Christmastreewithgifts.jpgA couple of weeks ago, part of the Plugged In staff gathered around the microphone and talked about our favorite television Christmas specials for the Official Plugged In Podcast (it’s episode #127, if you’re interested). My personal fave: A Charlie Brown Christmas, which has been aired every holiday season since 1965.

I loved the special so much that I own it on DVD now—along with Rudolph the Red-Nosed Reindeer, Frosty the Snowman and a bunch of other specials. We can watch ‘em anytime we want. Not that we do, of course. Just wouldn’t feel right watching Yukon Cornelius in August.

But we’re all a little like that, aren’t we? When Christmas rolls around, most of us become creatures of habit: We watch the same movies, sing or listen to the same songs, read the same stories. If we often use entertainment as comfort food for the mind, we derive particular comfort from it during the Christmas season. If I stumble across It’s a Wonderful Life, I’m almost guaranteed to plop down on the couch and watch the thing. I know the Christmas season is full upon us when I first hear Bruce Springsteen’s “Santa Claus is Coming to Town.”  For years, I forced my family to listen to me read Barbara Robinson’s The Best Christmas Pageant Ever—and hoped they’d forgive me if I got a little choked up at the end.
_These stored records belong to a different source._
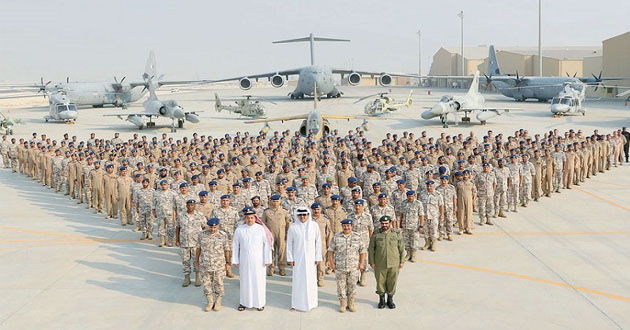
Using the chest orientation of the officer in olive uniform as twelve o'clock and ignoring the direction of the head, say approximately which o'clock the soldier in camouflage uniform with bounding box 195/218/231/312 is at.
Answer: The soldier in camouflage uniform is roughly at 3 o'clock from the officer in olive uniform.

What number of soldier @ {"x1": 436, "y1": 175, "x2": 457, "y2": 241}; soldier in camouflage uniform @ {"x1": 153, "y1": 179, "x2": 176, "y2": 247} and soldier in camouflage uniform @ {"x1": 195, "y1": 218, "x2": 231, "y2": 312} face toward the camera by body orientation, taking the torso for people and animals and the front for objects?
3

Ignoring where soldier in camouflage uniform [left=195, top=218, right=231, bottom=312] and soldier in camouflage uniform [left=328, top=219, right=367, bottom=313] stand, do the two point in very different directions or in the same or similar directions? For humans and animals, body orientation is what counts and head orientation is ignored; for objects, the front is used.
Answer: same or similar directions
These are the sorts of gifts that keep on giving. These stories and songs and shows become as much a part of the Christmas season for us as hanging lights or setting up the Nativity set. Entertainment often serves to separate families. But sometimes, it can help bring families together.

My kids are older now—like, either in college or about to go—and I doubt they’ll let me read to them this year. I don’t know whether we’ll watch A Charlie Brown Christmas, either. After all, we can recite the thing practically from memory; is it really important that we watch it again?

And yet, even when some of our Christmas traditions fall by the wayside for a year or two, the memories are always there. And I know that, when my kids begin having children of their own, their own memories will pull them back. They’ll sit their kids down and read about the horrible Herdmans, or they’ll all watch George Bailey help Clarence with his wings, or see Charlie Brown bring home the sorriest Christmas tree you ever did see.

And in that moment, generations will link: Grandsons and sons and fathers and grandfathers will see the same thing through much the same set of eyes. We’ll remember when we first saw Linus wrap his blanket around that tiny tree, maybe sitting with our own mothers and fathers so long ago.

I hope y’all will enjoy some old memories and create some new ones this Christmas. Have a blessed one.